Additionally, they are not mere fictions that we have created to describe the
world. I won’t get into that here, but see my previous post.
|
Diagram from Max Tegmark |
Another physicist, Roger Penrose, believes that
Platonism is a correct description of reality. For example, in an interview,
he said that “mathematics has to have
been there since the beginning of time. It has an eternal existence.
Timelessness, really: it doesn’t have any location in space, it doesn’t have
any location in time.” He also explains how there are three different kind
of existences: the physical, mental, and mathematical worlds, which would
correspond to Body, Soul, and Intellect (the One doesn’t “exist”: it is beyond
existence). Likewise, our access to the world of mathematics, the fact that we
can understand things as basic as numbers and addition to more complicated
things like differential equations and general relativity, is only possible
because, as Plato said, it is already within us. Within the core of our souls
is Intellect, providing the laws that created us and govern our existence.
Now,
the laws that govern the physical world (quantum mechanics, general relativity,
electromagnetism…everything), although they derive from the Forms within Intellect,
are “filtered” through Soul and so exist in the Universal Soul rather than Intellect.

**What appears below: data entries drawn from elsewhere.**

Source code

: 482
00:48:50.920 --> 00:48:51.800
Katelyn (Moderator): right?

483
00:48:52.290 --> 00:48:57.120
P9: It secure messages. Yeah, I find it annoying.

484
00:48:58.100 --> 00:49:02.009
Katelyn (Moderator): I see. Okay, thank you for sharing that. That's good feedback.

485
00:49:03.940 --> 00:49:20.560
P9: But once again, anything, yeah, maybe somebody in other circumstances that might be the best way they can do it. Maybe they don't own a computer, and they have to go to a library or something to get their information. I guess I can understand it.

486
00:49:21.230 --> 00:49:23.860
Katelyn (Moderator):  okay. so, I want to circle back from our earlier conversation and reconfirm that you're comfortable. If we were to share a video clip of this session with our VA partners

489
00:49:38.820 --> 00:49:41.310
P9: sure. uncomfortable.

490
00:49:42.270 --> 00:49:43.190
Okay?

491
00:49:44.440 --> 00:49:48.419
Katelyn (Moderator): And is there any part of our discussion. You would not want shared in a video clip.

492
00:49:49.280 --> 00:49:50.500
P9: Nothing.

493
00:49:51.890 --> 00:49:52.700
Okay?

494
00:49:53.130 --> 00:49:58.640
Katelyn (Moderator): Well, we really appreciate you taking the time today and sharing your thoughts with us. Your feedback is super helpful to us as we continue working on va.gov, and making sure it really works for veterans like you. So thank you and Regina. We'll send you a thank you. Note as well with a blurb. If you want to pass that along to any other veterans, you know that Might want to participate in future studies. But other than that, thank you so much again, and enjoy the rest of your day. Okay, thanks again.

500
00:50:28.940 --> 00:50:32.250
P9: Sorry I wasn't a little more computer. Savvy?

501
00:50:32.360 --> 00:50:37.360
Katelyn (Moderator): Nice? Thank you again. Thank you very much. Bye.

As I quoted in my previous post, the physicist John Spencer said, “All
the laws of physics are partial reflections of the one eternal mathematical
law, which is a kind of super-law, the foundation of all the mathematical laws
in the universe.” This law exists
in Soul, the “?” in the diagram of yellow boxes above, and all laws that derive
from this exist in Soul below it. If a soul transcends above this level, it
will no longer be subjected to these laws, and so may appear to do miraculous
things.
This
eternal law, which describes how the physical world works, partakes in higher Forms
of Symmetry, Number, etc. Plotinus says that “Even in seeds it is not the
moisture which is honourable, but what is unseen: and this is number and
rational principles.” Thus, physical laws (rational principles from the
eternal law) and number (mathematics in Intellect) form the basis of everything
in the world around us. More specific laws arise when the eternal laws is applied
to, say, the microscopic realm with quantum mechanics, or the macroscopic realm
with gravity. But if you could understand the greater laws above it, you would
be able to describe both quantum mechanics and gravity with a single law, and
even more generally, both souls and bodies.
Thus,
the metaphysics of Neoplatonism can help us understand all sorts of aspects of
existence from souls to time to mathematics and physics. Like many other
philosophies that include a hierarchy, or even those like Hua-yen Buddhism, it
describes a universe that is united and tells us that even though the world may
see chaotic and disconnected, everything derives from the One, and we all can
return to it, for it still exists as an invisible core within us. Listen, and
you may hear “the voices from on high.”